The HIM reported that Israel is destroying “all buildings in Gaza that are within one kilometer of the fence” that separates this territory from Israel to clear the area and create a buffer or security zone, which could constitute a war crime. UN High Commissioner for Human Rights Volker Türk said this level of destruction for the supposed purpose of creating a security area for Israel “constitutes a serious violation of the Fourth Geneva Convention and a war crime.”

The Palestinian Red Crescent declared that the lives of some 80 wounded admitted to the Al Amal Hospital in Khan Younis, in southern Gaza, are “in danger” due to lack of oxygen and the inability to carry out operations in the besieged center. by the Israeli Army. According to data from the World Health Organization (WHO), there are no fully functioning hospitals left in Gaza, while only 36 percent of them and 17 percent of primary care centers were “partially functioning.”

Antonio Guterres advocated this Thursday in favor of the UN agency for Palestinian refugees (Unrwa), embroiled in controversy after Israel’s accusations that 12 of its members participated in the October 7 attacks alongside Hamas. The UN Secretary General recalled that the accusations raised by Israel were “credible”, but asked the countries that suspended their funding to that agency (including the US, Germany and Japan) to “recognize their efforts” and reconsider. his decision, which he found “surprising.”
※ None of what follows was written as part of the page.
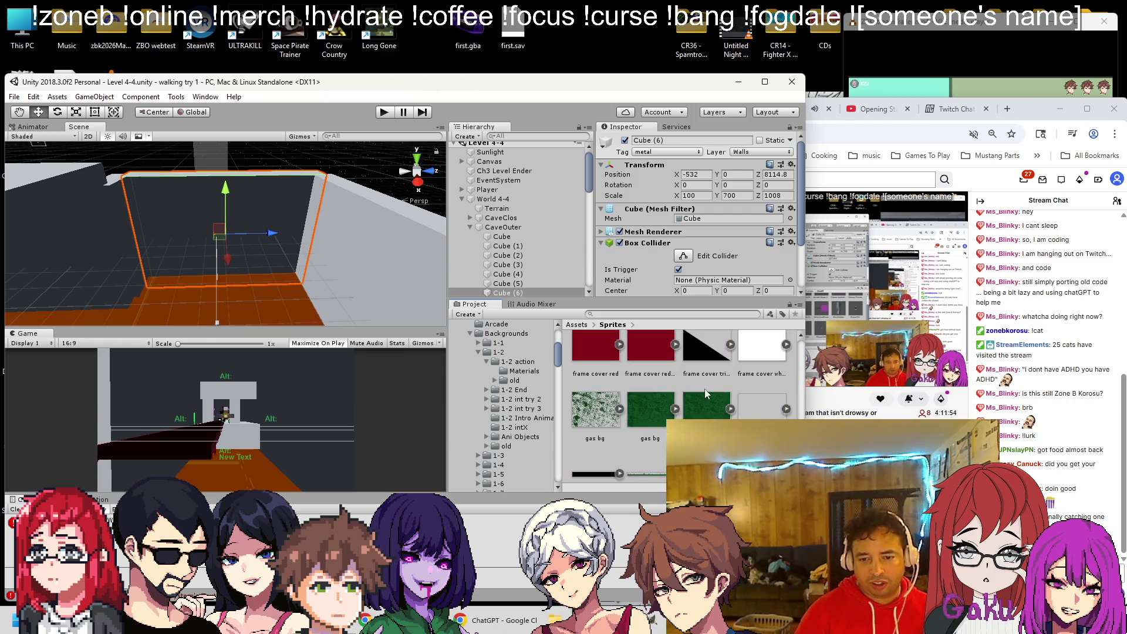
pyautogui.scroll(1, 702, 388)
UNRWA denounced that the organization has not been able to deliver food to northern Gaza for two weeks, while the Palestinians who remain in the area are “on the verge of famine.” “The last time UNRWA was authorized” by the Israeli Army “to deliver food” to the northern area of ​​the Strip, was on January 23, said the entity’s general commissioner, Philippe Lazzarini. According to Lazzarini, “since the beginning of the year, half of the organization’s requests for aid missions to the north were rejected.”

In the north of Gaza, it is believed that there are 800,000 Palestinians who did not evacuate, among which some 300,000 people who depend on UNRWA aid to survive, noted Lazzarini, who denounces that “preventing access prevents humanitarian aid from saving lives”. “With the necessary political will, this can be easily reversed,” added the organization’s general commissioner.